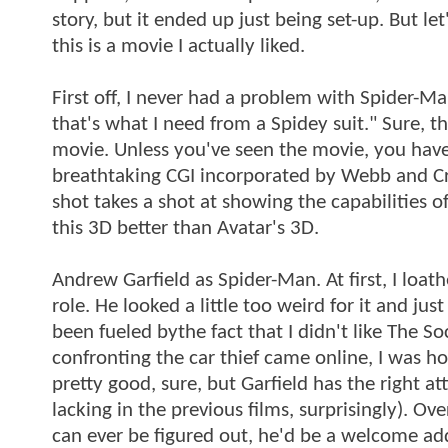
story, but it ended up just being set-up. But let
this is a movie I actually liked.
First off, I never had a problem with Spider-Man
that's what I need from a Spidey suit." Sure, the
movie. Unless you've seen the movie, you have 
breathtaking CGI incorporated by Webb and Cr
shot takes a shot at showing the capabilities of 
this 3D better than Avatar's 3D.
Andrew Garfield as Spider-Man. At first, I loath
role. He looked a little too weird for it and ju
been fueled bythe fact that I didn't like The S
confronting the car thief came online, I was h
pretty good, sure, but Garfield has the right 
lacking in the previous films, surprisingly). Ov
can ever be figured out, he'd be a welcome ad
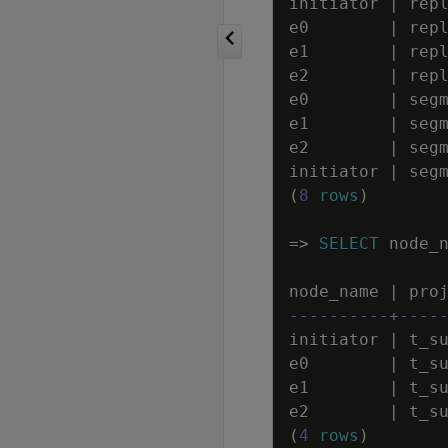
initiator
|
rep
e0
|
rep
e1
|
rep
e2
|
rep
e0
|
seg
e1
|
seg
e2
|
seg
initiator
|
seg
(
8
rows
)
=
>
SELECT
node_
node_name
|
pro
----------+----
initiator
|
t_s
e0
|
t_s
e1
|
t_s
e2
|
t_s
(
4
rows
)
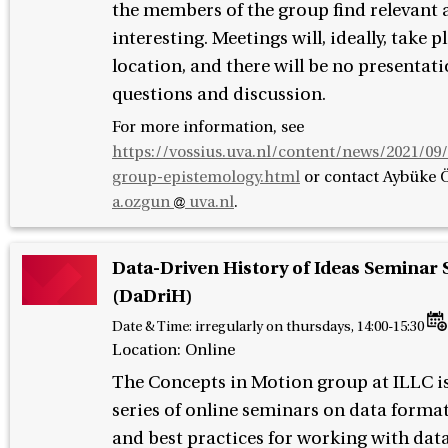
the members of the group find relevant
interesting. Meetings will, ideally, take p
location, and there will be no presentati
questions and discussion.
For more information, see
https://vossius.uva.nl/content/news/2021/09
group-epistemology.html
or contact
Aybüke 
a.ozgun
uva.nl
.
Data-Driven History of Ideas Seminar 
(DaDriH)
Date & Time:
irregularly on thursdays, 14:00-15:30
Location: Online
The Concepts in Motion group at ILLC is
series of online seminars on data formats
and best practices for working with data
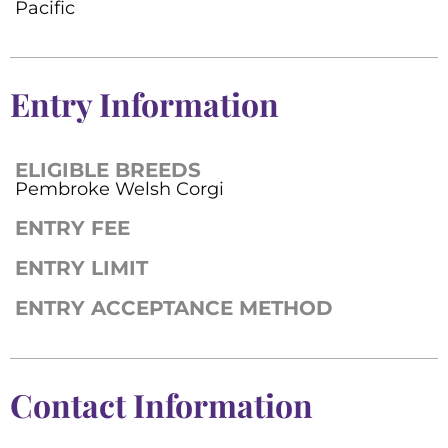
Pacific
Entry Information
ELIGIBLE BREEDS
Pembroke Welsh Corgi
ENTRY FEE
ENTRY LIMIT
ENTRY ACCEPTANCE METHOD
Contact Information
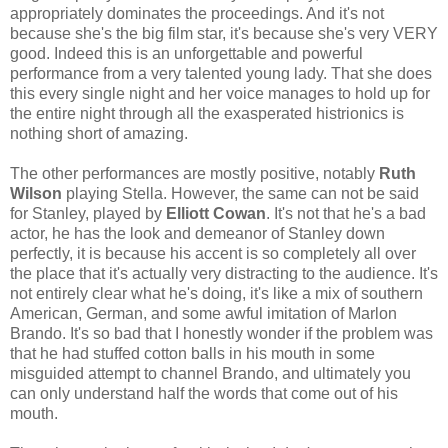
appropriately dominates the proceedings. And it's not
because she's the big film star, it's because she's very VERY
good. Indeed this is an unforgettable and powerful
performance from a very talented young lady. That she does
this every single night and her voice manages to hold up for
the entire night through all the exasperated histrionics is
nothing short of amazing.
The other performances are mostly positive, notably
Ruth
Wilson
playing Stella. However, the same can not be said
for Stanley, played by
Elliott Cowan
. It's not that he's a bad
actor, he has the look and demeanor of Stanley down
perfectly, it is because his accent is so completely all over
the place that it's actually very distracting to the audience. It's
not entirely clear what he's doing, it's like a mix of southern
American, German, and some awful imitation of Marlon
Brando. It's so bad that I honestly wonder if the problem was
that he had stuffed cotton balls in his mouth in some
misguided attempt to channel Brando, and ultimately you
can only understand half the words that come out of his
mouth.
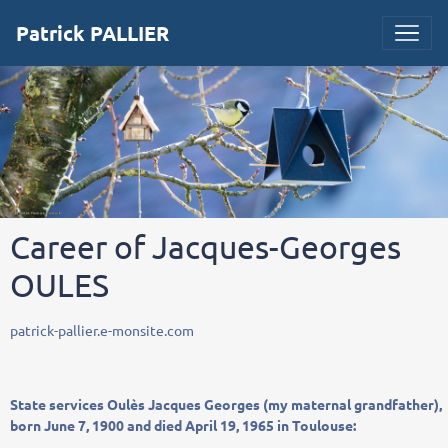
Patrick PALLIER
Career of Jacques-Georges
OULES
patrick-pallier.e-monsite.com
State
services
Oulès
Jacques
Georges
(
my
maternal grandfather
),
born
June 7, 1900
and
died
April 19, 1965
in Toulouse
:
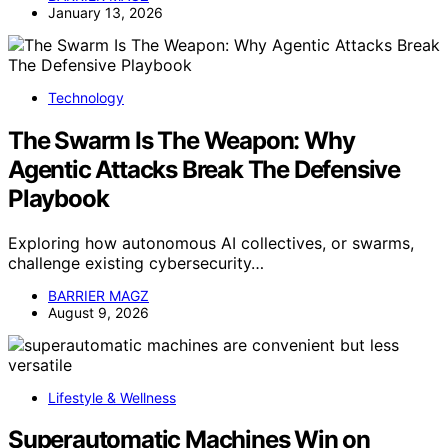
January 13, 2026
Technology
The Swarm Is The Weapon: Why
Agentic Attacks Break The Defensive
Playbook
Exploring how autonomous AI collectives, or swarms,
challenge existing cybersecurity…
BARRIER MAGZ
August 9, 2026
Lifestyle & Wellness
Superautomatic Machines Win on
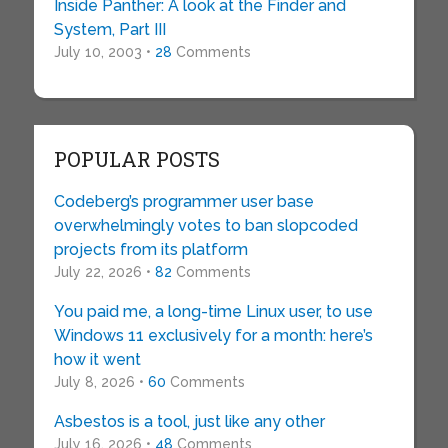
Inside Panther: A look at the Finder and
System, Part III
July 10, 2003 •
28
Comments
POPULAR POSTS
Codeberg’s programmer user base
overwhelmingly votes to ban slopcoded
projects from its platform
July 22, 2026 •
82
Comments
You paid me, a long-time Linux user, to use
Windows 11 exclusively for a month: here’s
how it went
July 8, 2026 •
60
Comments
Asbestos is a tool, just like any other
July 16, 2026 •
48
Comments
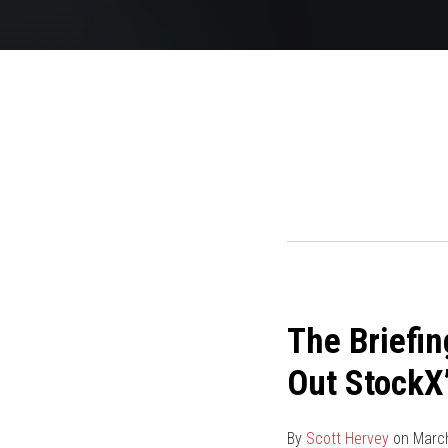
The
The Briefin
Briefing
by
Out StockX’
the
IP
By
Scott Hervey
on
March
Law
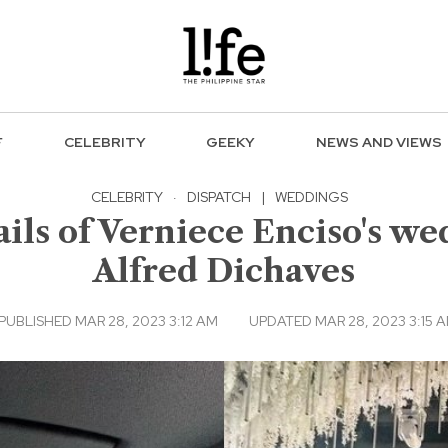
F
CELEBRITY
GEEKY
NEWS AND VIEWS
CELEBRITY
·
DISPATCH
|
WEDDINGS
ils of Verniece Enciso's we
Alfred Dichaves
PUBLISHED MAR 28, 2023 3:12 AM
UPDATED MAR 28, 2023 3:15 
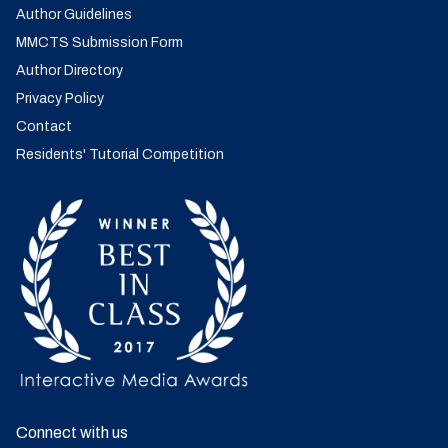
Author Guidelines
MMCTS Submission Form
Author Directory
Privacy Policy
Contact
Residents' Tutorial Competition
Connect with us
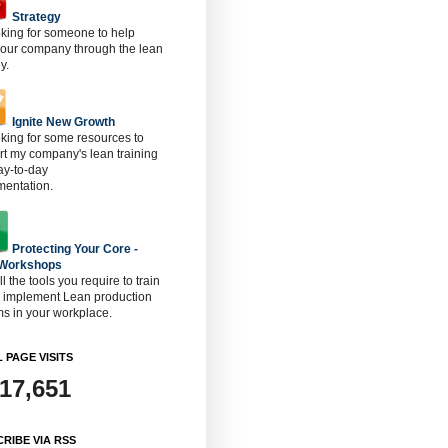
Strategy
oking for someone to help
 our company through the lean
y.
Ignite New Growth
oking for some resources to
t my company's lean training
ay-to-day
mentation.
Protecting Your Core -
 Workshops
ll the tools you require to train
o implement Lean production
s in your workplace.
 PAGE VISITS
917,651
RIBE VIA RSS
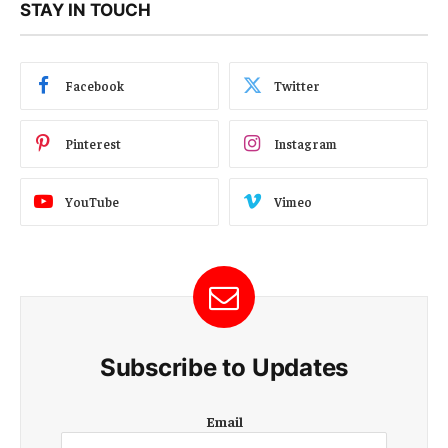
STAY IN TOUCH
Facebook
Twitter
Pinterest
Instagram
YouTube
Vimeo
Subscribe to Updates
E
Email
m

————————

Assignment — Without carrying over any picture, retype the records above word for word.

Final answer —
story, but it ended up just being set-up. But let
this is a movie I actually liked.
First off, I never had a problem with Spider-Man
that's what I need from a Spidey suit." Sure, the
movie. Unless you've seen the movie, you have 
breathtaking CGI incorporated by Webb and Cr
shot takes a shot at showing the capabilities of 
this 3D better than Avatar's 3D.
Andrew Garfield as Spider-Man. At first, I loath
role. He looked a little too weird for it and ju
been fueled bythe fact that I didn't like The S
confronting the car thief came online, I was h
pretty good, sure, but Garfield has the right 
lacking in the previous films, surprisingly). Ov
can ever be figured out, he'd be a welcome ad
initiator
|
rep
e0
|
rep
e1
|
rep
e2
|
rep
e0
|
seg
e1
|
seg
e2
|
seg
initiator
|
seg
(
8
rows
)
=
>
SELECT
node_
node_name
|
pro
----------+----
initiator
|
t_s
e0
|
t_s
e1
|
t_s
e2
|
t_s
(
4
rows
)
the members of the group find relevant
interesting. Meetings will, ideally, take p
location, and there will be no presentati
questions and discussion.
For more information, see
https://vossius.uva.nl/content/news/2021/09
group-epistemology.html
or contact
Aybüke 
a.ozgun
uva.nl
.
Data-Driven History of Ideas Seminar 
(DaDriH)
Date & Time:
irregularly on thursdays, 14:00-15:30
Location: Online
The Concepts in Motion group at ILLC is
series of online seminars on data formats
and best practices for working with data
Pacific
Entry Information
ELIGIBLE BREEDS
Pembroke Welsh Corgi
ENTRY FEE
ENTRY LIMIT
ENTRY ACCEPTANCE METHOD
Contact Information
appropriately dominates the proceedings. And it's not
because she's the big film star, it's because she's very VERY
good. Indeed this is an unforgettable and powerful
performance from a very talented young lady. That she does
this every single night and her voice manages to hold up for
the entire night through all the exasperated histrionics is
nothing short of amazing.
The other performances are mostly positive, notably
Ruth
Wilson
playing Stella. However, the same can not be said
for Stanley, played by
Elliott Cowan
. It's not that he's a bad
actor, he has the look and demeanor of Stanley down
perfectly, it is because his accent is so completely all over
the place that it's actually very distracting to the audience. It's
not entirely clear what he's doing, it's like a mix of southern
American, German, and some awful imitation of Marlon
Brando. It's so bad that I honestly wonder if the problem was
that he had stuffed cotton balls in his mouth in some
misguided attempt to channel Brando, and ultimately you
can only understand half the words that come out of his
mouth.
Patrick PALLIER
Career of Jacques-Georges
OULES
patrick-pallier.e-monsite.com
State
services
Oulès
Jacques
Georges
(
my
maternal grandfather
),
born
June 7, 1900
and
died
April 19, 1965
in Toulouse
:
January 13, 2026
Technology
The Swarm Is The Weapon: Why
Agentic Attacks Break The Defensive
Playbook
Exploring how autonomous AI collectives, or swarms,
challenge existing cybersecurity…
BARRIER MAGZ
August 9, 2026
Lifestyle & Wellness
Superautomatic Machines Win on
Inside Panther: A look at the Finder and
System, Part III
July 10, 2003 •
28
Comments
POPULAR POSTS
Codeberg’s programmer user base
overwhelmingly votes to ban slopcoded
projects from its platform
July 22, 2026 •
82
Comments
You paid me, a long-time Linux user, to use
Windows 11 exclusively for a month: here’s
how it went
July 8, 2026 •
60
Comments
Asbestos is a tool, just like any other
July 16, 2026 •
48
Comments
The
The Briefin
Briefing
by
Out StockX’
the
IP
By
Scott Hervey
on
March
Law
F
CELEBRITY
GEEKY
NEWS AND VIEWS
CELEBRITY
·
DISPATCH
|
WEDDINGS
ils of Verniece Enciso's we
Alfred Dichaves
PUBLISHED MAR 28, 2023 3:12 AM
UPDATED MAR 28, 2023 3:15 
Author Guidelines
MMCTS Submission Form
Author Directory
Privacy Policy
Contact
Residents' Tutorial Competition
Connect with us
Strategy
oking for someone to help
 our company through the lean
y.
Ignite New Growth
oking for some resources to
t my company's lean training
ay-to-day
mentation.
Protecting Your Core -
 Workshops
ll the tools you require to train
o implement Lean production
s in your workplace.
 PAGE VISITS
917,651
RIBE VIA RSS
STAY IN TOUCH
Facebook
Twitter
Pinterest
Instagram
YouTube
Vimeo
Subscribe to Updates
E
Email
m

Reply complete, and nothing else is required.